We affirm. Initially, we are unpersuaded by defendant's challenge to the validity of his appeal waiver. Our review of the record reveals that, prior to pleading guilty, defendant was advised that the appeal waiver was a term of the plea agreement and that County Court thereafter distinguished the right to appeal from the rights that are automatically forfeited by entering a guilty plea (see People v Lopez, 6 NY3d 248, 256 [2006]; People v Hunt, 176 AD3d 1253, 1253-1254 [3d Dept 2019]; People v Danielson, 170 AD3d 1430, 1431 [3d Dept 2019], lv denied 33 NY3d 1030 [2019], cert denied ___ US ___, 140 S Ct 486 [2019]). Throughout the plea colloquy, defendant confirmed his understanding of the right to appeal and that his agreement to waive such was voluntary and made after discussing the matter with his counsel, with whom he was satisfied. Defendant also executed a detailed written waiver, which, among other things, adequately described the nature and scope of the rights to be waived, and the court confirmed that he read, understood and reviewed the written waiver with counsel (see People v Rollins, 203 AD3d 1386, 1387 [3d Dept 2022]; People v Stebbins, 171 AD3d 1395, 1396 [3d Dept 2019], lv denied 33 NY3d 1108 [2019]). In view of the foregoing, and in consideration of defendant's age and extensive experience with the criminal justice system, we find that defendant's combined oral and written waiver of appeal was knowing, voluntary and intelligent (see People v Thomas, 34 NY3d 545, 559-560, 562 [2019]; People v Lopez, 6 NY3d at 256; People v Smith, 157 AD3d 1059, 1060 [3d Dept 2018], lv denied 31 NY3d 987 [2018]; People v McKenzie, 136 AD3d 1120, 1121 [3d Dept 2016], lv denied 27 NY3d 1002 [2016]).

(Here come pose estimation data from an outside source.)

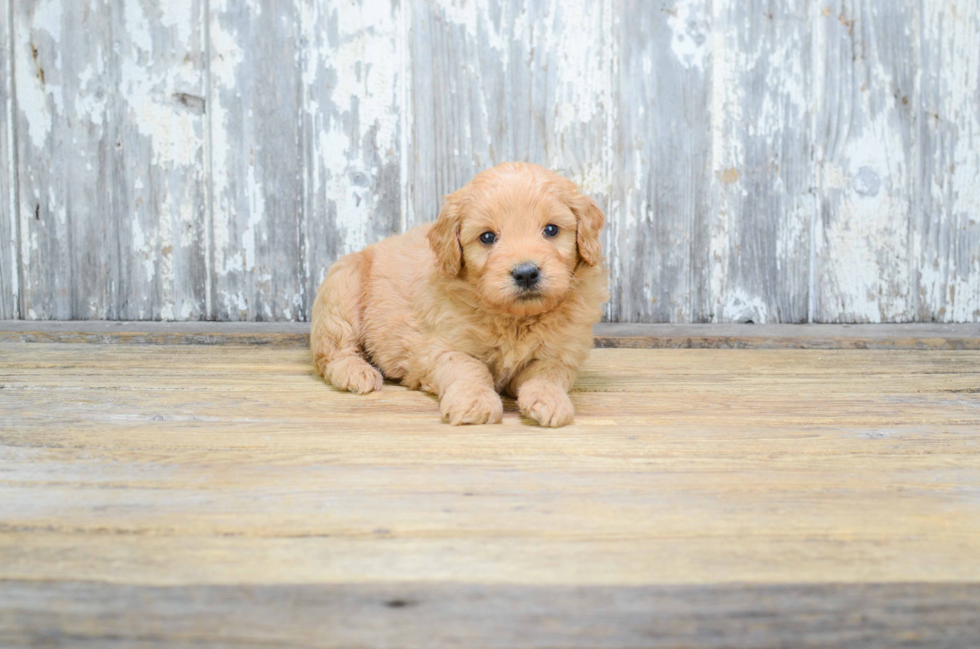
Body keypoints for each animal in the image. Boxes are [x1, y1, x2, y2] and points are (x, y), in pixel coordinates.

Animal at [312, 162, 604, 426]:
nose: (526, 273)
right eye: (487, 237)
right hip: (342, 287)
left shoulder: (561, 353)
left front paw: (549, 399)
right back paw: (356, 372)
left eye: (551, 229)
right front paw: (475, 402)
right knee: (332, 351)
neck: (515, 319)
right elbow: (469, 367)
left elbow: (548, 373)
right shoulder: (440, 346)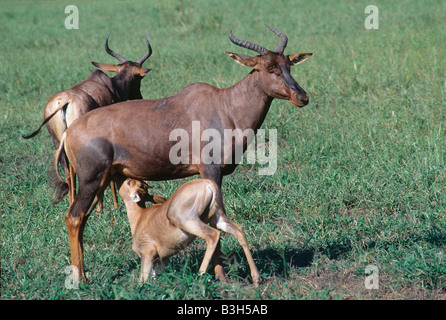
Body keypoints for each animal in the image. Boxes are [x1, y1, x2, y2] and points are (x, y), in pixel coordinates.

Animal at [24, 35, 153, 208]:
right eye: (139, 77)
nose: (139, 97)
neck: (111, 85)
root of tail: (63, 102)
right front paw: (113, 205)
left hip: (58, 141)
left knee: (68, 171)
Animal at [116, 178, 260, 284]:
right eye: (142, 185)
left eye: (133, 183)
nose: (126, 178)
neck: (142, 216)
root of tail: (208, 184)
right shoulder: (161, 261)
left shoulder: (148, 255)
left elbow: (142, 282)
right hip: (218, 218)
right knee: (238, 230)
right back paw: (256, 279)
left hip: (189, 221)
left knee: (213, 235)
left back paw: (199, 277)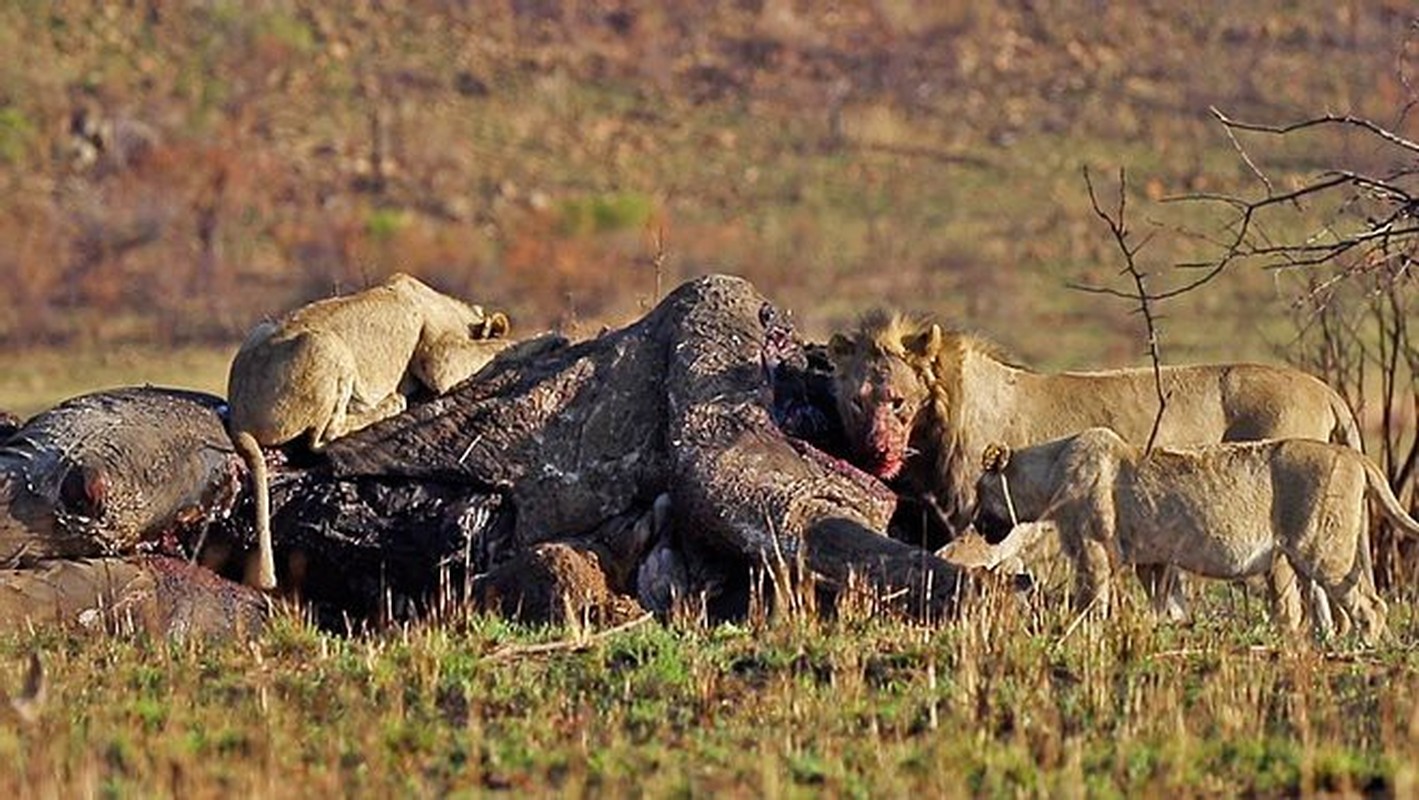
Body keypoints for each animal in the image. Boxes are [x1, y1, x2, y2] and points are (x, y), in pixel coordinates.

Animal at [229, 272, 519, 590]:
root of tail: (238, 415)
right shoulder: (440, 359)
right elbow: (494, 346)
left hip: (265, 328)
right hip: (329, 347)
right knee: (323, 437)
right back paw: (390, 403)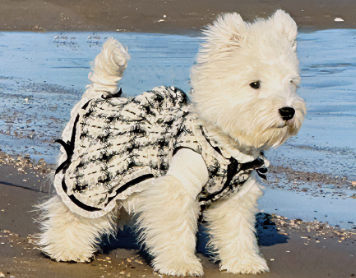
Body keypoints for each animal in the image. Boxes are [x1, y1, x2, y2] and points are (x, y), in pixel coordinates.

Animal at [38, 9, 306, 276]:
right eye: (255, 84)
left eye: (291, 83)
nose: (288, 111)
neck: (223, 148)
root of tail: (99, 96)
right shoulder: (177, 188)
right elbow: (176, 231)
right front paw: (181, 264)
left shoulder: (236, 198)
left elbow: (238, 231)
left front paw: (244, 261)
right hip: (90, 188)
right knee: (69, 215)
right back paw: (67, 249)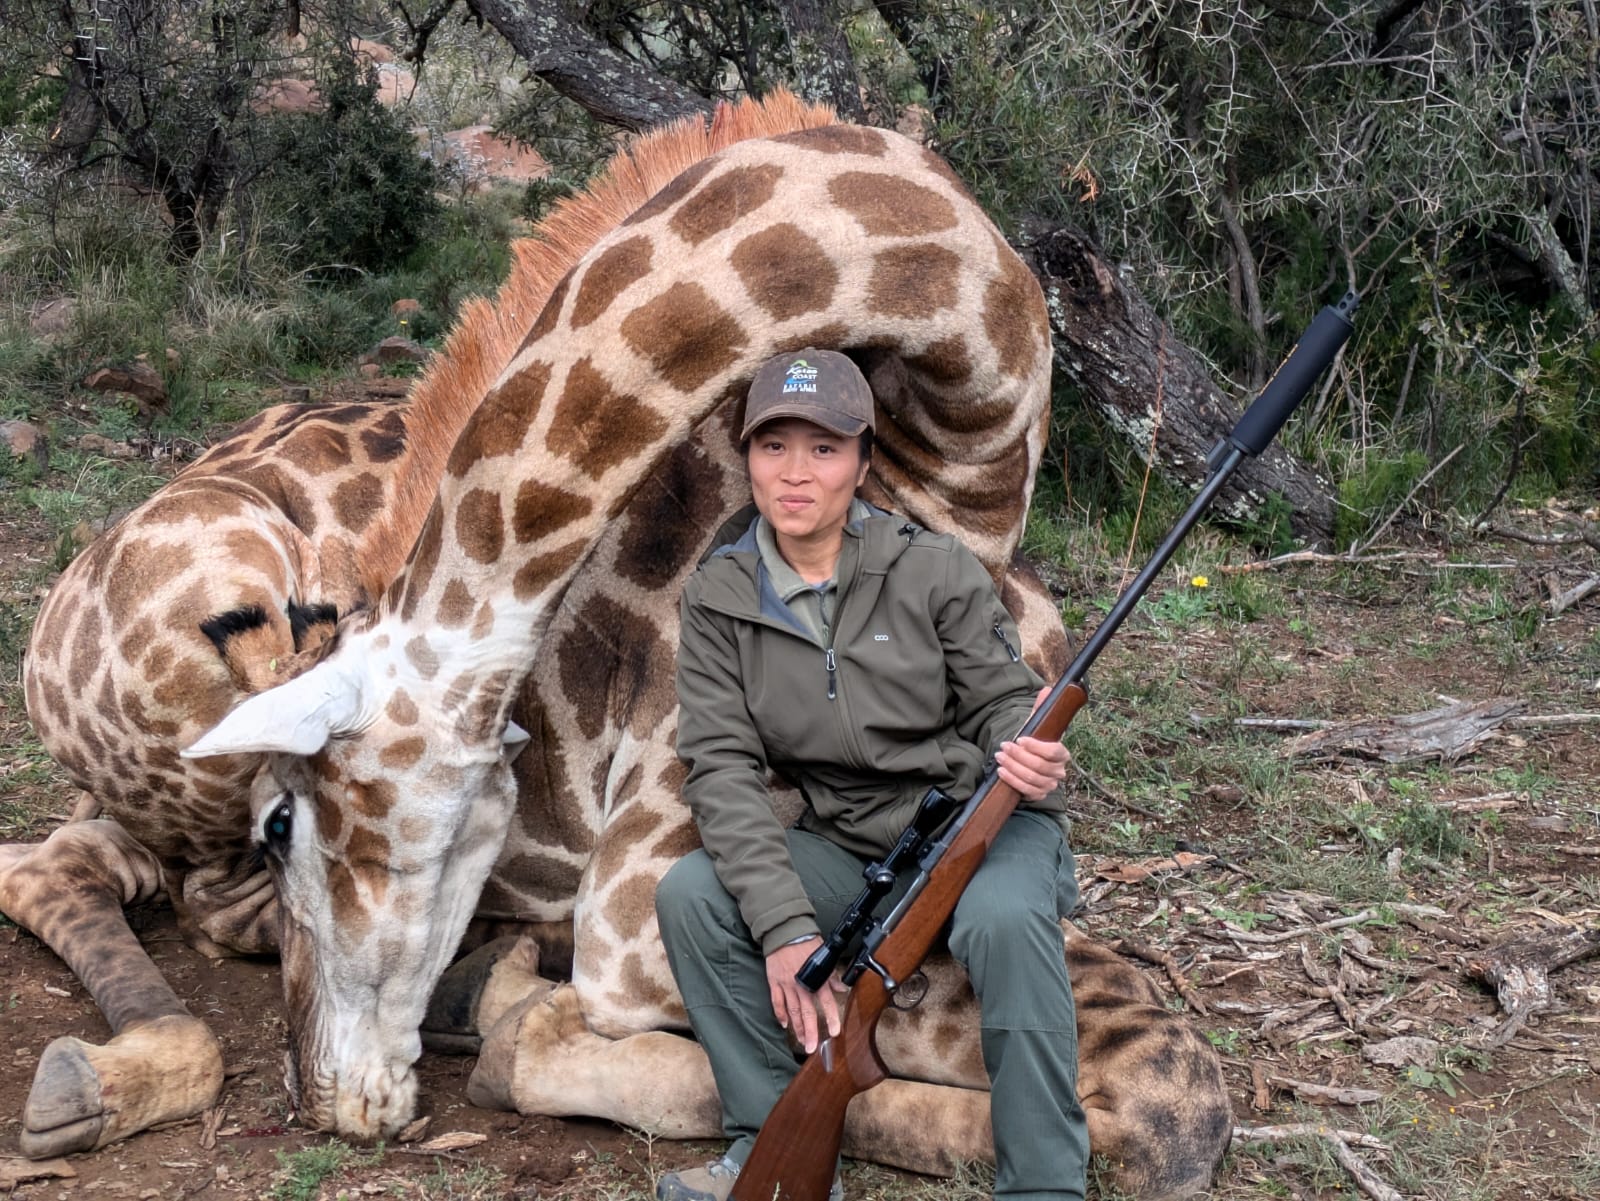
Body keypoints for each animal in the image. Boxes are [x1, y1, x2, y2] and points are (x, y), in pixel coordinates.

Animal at [8, 94, 1231, 1196]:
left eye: (287, 823)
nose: (331, 1101)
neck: (954, 470)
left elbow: (1162, 1096)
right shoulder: (641, 905)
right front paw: (508, 1011)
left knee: (80, 854)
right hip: (219, 612)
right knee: (101, 867)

Defendant further contends that his plea was [*2]not knowing, voluntary and intelligent, arguing that his plea allocution was factually deficient. As his contention essentially amounts to a challenge to the factual sufficiency of his plea, it is precluded by his valid appeal waiver (see People v Washington, 206 AD3d 1278, 1280 [3d Dept 2022]; People v Huntley, 177 AD3d 1032, 1033 [3d Dept 2019], lv denied 34 NY3d 1131 [2020]). To the extent that defendant's contention nevertheless constitutes a challenge to the voluntariness of his plea, which survives even a valid waiver of appeal, such claim has not been preserved for our review, as the record does not reflect that defendant made an appropriate postallocution motion despite having ample opportunity to do so (see CPL 220.60 [3]; People v Dickerson, 198 AD3d 1190, 1194 [3d Dept 2021]), or that the narrow exception to the preservation requirement was triggered (see People v Lopez, 71 NY2d 662, 666 [1988]; People v Martinez, 79 AD3d 1378, 1379 [3d Dept 2010], lv denied 16 NY3d 798 [2011]). We nevertheless note that "an allocution based on a negotiated plea need not elicit from a defendant specific admissions as to each element of the charged crime" (People v Goldstein, 12 NY3d 295, 301 [2009]; accord People v King, 166 AD3d 1236, 1237 [3d Dept 2018]; see People v Kaszubinski, 55 AD3d 1133, 1136 [3d Dept 2008], lv denied 12 NY3d 855 [2009]). Upon our review of the record, we decline to take corrective action in the interest of justice (see People v Kormos, 126 AD3d 1039, 1040 [3d Dept 2015]; People v Smith, 121 AD3d 1131, 1132 [3d Dept 2014], lv denied 24 NY3d 1123 [2015]).

Aarons, Pritzker, Reynolds Fitzgerald and Ceresia, JJ., concur.

ORDERED that the judgment is affirmed.